Talvez para psicólogos que possuem como abordagem a psicanalise, o atendimento online seja um pouco complicado. Falo da psicanalise tradicional; aquela em que paciente se posiciona deitado no divã. Porém, mesmo assim, existe um aplicativo disponível que se propõe atender pacientes apenas por profissionais da abordagem psicanalítica.

Fora isso não consigo verificar desvantagens. E acho que foi até um grande avanço do conselho federal de psicologia acompanhar esse avanço tecnológico, pois certamente, caso fosse proibido, seria uma espaço ocupado por pessoas sem capacitação nenhuma, podendo causar mais danos do que beneficio a saúde mental do paciente.

Referente a ética, todo o procedimento de atendimento online é respaldado pelo conselho federal de psicologia (ao final disponho o texto do conselho que regula esse tipo de atendimento).

Agora tenho uma critica pessoal nessa regulação: os atendimentos assíncronos foram permitidos pelo conselho. Assíncronos são atendimentos onde existe uma troca de dados, mas não precisa ser online. Em outras palavras, foi aberto uma brecha para atendimentos realizados por mensagem automática (whatsapp) ou email. Entendo que o conselho deva ter pensando em pessoas que perderam a voz e não podem falar (conheço muitos casos), mas o que impede desse atendimento ser feito por Skype utilizando o chat? Por que digo isso? Justamente porque não existe nenhuma garantia de que quem está te respondendo é realmente o psicólogo contratado, além de questões de sigilo. Essa é uma critica minha.

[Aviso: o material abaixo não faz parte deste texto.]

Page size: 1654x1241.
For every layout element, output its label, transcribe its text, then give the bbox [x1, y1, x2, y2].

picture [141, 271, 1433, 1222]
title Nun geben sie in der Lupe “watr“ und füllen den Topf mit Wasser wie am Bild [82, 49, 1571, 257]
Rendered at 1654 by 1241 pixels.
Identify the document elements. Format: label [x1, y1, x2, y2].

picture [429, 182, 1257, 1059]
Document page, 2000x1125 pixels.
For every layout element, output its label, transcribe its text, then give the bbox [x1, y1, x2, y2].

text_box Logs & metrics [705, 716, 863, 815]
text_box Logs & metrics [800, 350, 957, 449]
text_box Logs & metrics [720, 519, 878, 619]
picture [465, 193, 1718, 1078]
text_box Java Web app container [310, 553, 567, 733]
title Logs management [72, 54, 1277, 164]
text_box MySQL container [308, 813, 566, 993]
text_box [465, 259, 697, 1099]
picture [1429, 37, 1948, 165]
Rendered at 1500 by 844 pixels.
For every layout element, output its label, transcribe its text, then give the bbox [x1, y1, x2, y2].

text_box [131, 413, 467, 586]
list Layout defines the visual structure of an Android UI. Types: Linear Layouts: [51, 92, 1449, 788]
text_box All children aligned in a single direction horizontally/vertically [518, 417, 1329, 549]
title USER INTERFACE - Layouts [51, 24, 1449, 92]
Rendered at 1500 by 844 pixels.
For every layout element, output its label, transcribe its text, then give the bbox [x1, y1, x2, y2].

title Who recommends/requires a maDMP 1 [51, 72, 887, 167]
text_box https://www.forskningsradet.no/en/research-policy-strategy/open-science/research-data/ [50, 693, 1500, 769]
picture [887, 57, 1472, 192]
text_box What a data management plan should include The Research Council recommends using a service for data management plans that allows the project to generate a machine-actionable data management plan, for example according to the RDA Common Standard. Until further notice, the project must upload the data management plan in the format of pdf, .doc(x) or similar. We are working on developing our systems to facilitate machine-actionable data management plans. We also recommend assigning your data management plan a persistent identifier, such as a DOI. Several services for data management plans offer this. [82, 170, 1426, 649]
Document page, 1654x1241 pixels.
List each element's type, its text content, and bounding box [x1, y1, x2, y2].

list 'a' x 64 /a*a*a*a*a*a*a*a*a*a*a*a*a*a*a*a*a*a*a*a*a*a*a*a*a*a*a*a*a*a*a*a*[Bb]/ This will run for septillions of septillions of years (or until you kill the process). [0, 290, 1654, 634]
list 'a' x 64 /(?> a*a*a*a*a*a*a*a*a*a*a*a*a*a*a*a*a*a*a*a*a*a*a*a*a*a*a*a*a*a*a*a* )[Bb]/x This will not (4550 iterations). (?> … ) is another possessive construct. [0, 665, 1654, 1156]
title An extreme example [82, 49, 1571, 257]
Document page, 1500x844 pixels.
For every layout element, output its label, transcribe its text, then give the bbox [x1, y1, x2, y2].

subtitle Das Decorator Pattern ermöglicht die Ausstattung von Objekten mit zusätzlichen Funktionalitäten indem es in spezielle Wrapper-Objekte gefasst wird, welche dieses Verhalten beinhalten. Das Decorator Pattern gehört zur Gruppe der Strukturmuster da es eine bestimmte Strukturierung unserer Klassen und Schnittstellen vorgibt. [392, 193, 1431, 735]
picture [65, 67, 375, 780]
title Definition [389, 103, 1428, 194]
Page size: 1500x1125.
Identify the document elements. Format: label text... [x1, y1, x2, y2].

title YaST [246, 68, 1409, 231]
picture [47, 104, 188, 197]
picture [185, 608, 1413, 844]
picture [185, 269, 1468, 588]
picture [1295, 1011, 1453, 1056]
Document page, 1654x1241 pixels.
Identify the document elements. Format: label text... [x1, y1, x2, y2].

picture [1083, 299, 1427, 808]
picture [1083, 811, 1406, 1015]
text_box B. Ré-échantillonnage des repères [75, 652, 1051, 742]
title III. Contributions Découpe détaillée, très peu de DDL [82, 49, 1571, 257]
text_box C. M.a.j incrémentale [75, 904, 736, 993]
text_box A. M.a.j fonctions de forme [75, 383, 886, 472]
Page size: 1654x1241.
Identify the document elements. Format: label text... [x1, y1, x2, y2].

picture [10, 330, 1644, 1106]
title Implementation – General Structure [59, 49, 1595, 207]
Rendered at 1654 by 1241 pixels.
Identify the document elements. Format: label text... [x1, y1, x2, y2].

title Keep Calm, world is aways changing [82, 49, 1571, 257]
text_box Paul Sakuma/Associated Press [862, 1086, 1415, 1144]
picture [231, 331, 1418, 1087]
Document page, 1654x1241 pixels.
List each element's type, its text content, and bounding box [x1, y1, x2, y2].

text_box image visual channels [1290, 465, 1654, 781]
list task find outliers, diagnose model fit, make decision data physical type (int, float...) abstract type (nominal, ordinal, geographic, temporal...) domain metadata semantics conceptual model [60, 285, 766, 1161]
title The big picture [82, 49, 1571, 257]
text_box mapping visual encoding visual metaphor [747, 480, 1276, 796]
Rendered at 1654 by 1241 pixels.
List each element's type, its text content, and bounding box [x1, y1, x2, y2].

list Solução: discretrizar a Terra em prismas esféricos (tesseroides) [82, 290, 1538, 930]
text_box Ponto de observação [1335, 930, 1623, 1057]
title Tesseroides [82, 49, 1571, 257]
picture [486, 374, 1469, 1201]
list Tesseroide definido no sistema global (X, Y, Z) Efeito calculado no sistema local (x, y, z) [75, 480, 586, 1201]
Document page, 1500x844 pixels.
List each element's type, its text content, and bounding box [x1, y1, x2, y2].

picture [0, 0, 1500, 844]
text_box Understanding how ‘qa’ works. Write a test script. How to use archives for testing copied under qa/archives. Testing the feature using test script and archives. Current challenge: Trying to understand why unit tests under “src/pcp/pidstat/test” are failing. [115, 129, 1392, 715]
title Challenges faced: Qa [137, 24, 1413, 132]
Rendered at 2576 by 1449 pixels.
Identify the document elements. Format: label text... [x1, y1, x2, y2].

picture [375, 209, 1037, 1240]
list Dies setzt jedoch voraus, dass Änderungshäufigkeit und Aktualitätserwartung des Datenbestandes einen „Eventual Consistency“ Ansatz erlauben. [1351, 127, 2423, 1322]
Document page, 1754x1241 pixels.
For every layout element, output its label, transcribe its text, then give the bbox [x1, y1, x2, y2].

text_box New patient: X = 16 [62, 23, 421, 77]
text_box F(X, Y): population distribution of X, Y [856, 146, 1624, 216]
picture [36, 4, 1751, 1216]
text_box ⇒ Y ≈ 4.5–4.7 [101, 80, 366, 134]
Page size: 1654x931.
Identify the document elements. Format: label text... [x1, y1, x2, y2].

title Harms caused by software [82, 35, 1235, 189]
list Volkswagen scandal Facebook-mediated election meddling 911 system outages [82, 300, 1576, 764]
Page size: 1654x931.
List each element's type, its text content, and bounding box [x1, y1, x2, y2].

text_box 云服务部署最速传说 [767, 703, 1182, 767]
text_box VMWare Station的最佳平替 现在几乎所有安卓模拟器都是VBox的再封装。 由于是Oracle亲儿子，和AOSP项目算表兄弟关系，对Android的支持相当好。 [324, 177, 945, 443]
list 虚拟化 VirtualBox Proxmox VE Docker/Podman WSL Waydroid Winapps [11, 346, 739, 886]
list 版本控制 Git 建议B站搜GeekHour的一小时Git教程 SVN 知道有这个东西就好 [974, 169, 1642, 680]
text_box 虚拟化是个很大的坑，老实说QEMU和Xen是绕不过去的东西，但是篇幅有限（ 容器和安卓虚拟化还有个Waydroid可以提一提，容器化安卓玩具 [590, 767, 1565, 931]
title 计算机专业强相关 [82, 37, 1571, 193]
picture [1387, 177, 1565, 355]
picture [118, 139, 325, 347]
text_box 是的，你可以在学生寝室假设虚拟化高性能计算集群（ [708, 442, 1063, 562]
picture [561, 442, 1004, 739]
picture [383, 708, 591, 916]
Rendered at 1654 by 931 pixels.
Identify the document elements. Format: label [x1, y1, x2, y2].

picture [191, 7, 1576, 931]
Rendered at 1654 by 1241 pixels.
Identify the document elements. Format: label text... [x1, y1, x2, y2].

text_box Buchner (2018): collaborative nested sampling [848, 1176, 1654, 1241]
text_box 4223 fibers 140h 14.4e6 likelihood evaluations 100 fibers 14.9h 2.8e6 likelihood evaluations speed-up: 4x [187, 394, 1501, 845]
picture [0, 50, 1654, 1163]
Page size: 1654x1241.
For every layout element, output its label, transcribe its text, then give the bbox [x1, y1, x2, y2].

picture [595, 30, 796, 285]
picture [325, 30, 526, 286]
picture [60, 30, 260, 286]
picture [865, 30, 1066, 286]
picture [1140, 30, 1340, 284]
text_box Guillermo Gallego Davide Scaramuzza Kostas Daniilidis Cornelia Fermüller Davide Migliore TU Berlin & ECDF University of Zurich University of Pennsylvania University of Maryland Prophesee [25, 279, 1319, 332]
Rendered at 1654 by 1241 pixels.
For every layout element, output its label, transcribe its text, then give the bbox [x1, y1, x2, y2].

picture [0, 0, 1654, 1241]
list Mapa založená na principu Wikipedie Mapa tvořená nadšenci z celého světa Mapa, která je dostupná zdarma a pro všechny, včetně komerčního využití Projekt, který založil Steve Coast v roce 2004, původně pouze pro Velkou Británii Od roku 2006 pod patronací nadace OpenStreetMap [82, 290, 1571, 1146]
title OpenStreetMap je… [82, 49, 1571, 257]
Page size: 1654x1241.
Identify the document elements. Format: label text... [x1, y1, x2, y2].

Fora isso vejo com bons olhos esse avanço da psicologia e parabenizo os psicólogos que estão expandindo nossa linda ciência para ajudar pessoas em todos os cantos do país e do mundo através do atendimento online.

Portanto, espero ter esclarecido sobre o tema. Segue abaixo o texto do conselho federal de psicologia que regula esse serviço.

André Flávio Nepomuceno Barbosa

CRP 11/11089

Psicólogo Clínico

Terapeuta Cognitivo-Comportamental.

 

“CAPÍTULO I- DOS SERVIÇOS PSICOLÓGICOS REALIZADOS POR MEIOS TECNOLÓGICOS DE COMUNICAÇÃO A DISTÂNCIA

Artigo. 1. São reconhecidos os seguinte serviços psicológicos realizados por meios tecnológicos de comunicação a distância desde que pontuais, informativos, focados no tema proposto e que não firam o disposto no Código de Ética Profissional da(o) psicóloga(o) e esta Resolução:

  1. As Orientações Psicológicas de diferentes tipos, entendendo-se por orientação o atendimento realizado em até 20 encontros ou contatos virtuais, síncronos ou assíncronos;
  2. Os processos prévios de Seleção de Pessoal;
  • A Aplicação de Testes devidamente regulamentados por resolução pertinente;
  1. A Supervisão do trabalho de psicólogos, realizada de forma eventual ou complementar ao processo de sua formação profissional presencial;
  2. O Atendimento Eventual de clientes em trânsito e/ou de clientes que momentaneamente se encontrem impossibilitados de comparecer ao atendimento presencial.

Parágrafo Único: Em quaisquer modalidades destes serviços a(o) psicóloga(o) está obrigada(o) a especificar quais são os recursos tecnológicos utilizados para garantir o sigilo das informações e esclarecer o cliente sobre isso.”